(PROBLEM SET):
A - In the origin story, how long was the flight?
B - Reproduce the origin story's passage from "I woke up with" up to and including "if it wasn’t?".

───── EXTRACT PROVIDED

An Origin Story

Setting: 2018, on an airplane, somewhere over the Pacific Ocean.

I woke up with a start, disoriented and slightly nauseous. The plane was in the middle of a long flight, and the turbulence had woken me from a deep sleep. I rubbed my eyes and looked out the window, trying to orient myself amidst the endless expanse of the clouds and ocean below. The plane bucked again, and I clutched at the armrest, still disoriented. I took a deep breath. Asked myself, “Are we going to crash?”

The airplane was completely fine. I was fine. Everything was fine. But, what if it wasn’t?

That thought would eat at me for the rest of the 34-hour flight. How would my wife know my passwords to pay the bills? There were so many things I wanted to tell my wife, my three-year-old son. I’d never be able to congratulate him on graduating from school, on becoming a dad, or anything. I’d be gone. Just gone. A memory.

I suppose that is true for all of us.

One day it is our turn to make space for the young. But I could do better.

──────────
───── DATA EXCERPT

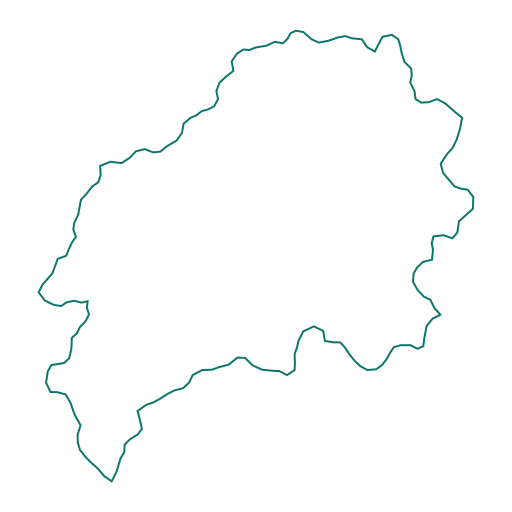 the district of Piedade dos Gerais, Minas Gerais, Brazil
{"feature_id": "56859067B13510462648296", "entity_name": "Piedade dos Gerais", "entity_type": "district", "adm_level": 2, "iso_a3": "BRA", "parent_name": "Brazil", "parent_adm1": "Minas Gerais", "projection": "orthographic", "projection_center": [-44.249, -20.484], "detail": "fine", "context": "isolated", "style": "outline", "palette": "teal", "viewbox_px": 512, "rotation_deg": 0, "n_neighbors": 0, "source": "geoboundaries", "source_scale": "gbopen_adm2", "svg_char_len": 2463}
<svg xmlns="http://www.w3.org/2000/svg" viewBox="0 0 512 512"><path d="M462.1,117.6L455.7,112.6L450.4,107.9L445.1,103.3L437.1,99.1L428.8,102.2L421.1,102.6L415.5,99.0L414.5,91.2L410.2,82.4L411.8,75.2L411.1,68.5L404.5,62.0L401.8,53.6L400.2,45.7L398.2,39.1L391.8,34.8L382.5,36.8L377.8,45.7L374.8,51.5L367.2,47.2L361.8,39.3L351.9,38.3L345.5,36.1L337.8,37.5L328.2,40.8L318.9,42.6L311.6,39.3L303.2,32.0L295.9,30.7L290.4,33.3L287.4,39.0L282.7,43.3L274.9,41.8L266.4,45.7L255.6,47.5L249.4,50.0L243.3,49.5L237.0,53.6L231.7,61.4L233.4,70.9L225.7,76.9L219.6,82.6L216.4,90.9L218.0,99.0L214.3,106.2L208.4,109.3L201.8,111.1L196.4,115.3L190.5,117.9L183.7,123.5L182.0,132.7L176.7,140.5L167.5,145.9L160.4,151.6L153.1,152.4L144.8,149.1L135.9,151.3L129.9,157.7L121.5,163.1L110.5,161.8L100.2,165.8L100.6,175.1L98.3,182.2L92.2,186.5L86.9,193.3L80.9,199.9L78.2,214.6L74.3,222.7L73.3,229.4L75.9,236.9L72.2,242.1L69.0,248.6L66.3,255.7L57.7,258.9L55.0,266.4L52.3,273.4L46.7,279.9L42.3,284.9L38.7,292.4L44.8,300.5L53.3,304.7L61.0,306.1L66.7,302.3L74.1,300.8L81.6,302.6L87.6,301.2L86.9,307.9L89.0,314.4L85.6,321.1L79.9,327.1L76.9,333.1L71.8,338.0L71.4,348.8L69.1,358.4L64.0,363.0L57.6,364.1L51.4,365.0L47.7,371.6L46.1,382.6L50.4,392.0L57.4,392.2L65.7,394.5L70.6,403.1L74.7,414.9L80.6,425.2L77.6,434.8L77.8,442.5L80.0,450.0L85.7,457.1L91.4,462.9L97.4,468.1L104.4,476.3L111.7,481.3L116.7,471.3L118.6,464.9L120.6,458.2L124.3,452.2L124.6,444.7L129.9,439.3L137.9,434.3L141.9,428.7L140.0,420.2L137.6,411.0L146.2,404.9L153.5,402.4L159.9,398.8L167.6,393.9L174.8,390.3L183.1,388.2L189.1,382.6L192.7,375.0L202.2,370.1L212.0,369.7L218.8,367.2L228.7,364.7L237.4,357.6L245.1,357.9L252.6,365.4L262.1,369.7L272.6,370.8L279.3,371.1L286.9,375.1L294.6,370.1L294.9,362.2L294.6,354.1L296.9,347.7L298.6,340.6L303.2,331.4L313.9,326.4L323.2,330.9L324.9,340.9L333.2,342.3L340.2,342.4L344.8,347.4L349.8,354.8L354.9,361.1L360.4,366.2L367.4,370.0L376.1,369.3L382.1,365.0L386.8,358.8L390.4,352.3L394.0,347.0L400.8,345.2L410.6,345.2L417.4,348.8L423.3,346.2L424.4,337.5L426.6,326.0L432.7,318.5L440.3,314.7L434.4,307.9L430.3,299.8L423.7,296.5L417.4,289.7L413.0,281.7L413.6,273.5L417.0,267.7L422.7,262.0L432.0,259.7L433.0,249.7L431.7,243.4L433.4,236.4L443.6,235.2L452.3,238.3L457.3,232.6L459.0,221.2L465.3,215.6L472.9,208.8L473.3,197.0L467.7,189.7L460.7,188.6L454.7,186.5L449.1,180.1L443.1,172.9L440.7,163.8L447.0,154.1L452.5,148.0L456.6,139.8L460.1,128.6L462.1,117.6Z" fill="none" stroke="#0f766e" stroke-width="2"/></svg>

──────────

(RESULTS BY TASK):
A - 34 hours.

B -
I woke up with a start, disoriented and slightly nauseous. The plane was in the middle of a long flight, and the turbulence had woken me from a deep sleep. I rubbed my eyes and looked out the window, trying to orient myself amidst the endless expanse of the clouds and ocean below. The plane bucked again, and I clutched at the armrest, still disoriented. I took a deep breath. Asked myself, “Are we going to crash?”

The airplane was completely fine. I was fine. Everything was fine. But, what if it wasn’t?